“Prioritize your work and do not procrastinate. It is not the work you do that wears you down, but the work you don’t get done.”

Lars Lund is February’s featured Faculty Member of the Month. He has been a Member of the Cardiovascular Disorders Faculty since April 2015. Faculty Members (FMs) are acknowledged experts invited to recommend the articles that are included in F1000Prime. They review the articles, write brief comments, and score the articles.

Lars Lund is a cardiologist and heart failure specialist, he is currently the director of the mechanical circulatory support program, and associate professor at the Karolinska University Hospital in Stockholm, Sweden. He did his medical training at Duke University and completed an internal medicine residency and heart failure fellowship training at Columbia University. He carried out his cardiology fellowship while at Karolinska University Hospital.

 

Can you tell us a little bit about your work?

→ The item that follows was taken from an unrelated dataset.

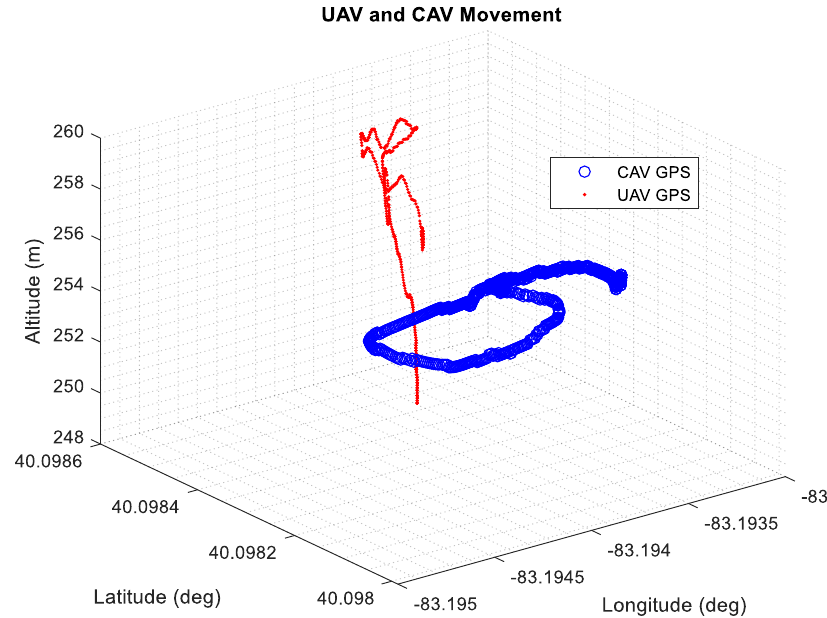
Figure 12. Latency analysis for Experiment #2.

My research focuses on pragmatic trials in the Swedish Heart Failure Registry and on better phenotyping of heart failure with preserved and mid-range ejection fraction. Ejection fraction is the amount of blood that leaves the heart whenever it contracts, mid-range ejection fraction is an indicator of heart failure. In my physiology lab, we look at the characteristics of heart failure based on normal and reduced ejection fraction. We also research peripheral hormones involved in heart failure and molecular aspects of contraction-relaxation in vitro.

 

What was your last recommendation and why did you pick it?

I recently selected an article by Nadruz et al. published in Circulation, which investigated the impact of BMI on accuracy of using natriuretic peptide measurements to predict outcomes in patients with chronic heart failure and reduced ejection fraction. I picked this because the role of BMI is increasingly recognized as confounding natriuretic peptide measurements and I also liked the trial design. As I noted in my recommendation people working in this area should be mindful of the weaker diagnostic accuracy and prognostic power of natriuretic peptides in patients with heart failure and obesity.

 

What do you like about working on F1000Prime?

The distinguished faculty means that when I read recommendations there I know that they are coming from leading experts in that particular field.

 

What would you say is the best piece of career advice that you received that you would like to pass on to early career researchers?

As you do well in your chosen field, you will get increasing opportunities and responsibilities and more and more work. Prioritize your work and do not procrastinate. It is not the work you do that wears you down, but the work you don’t get done.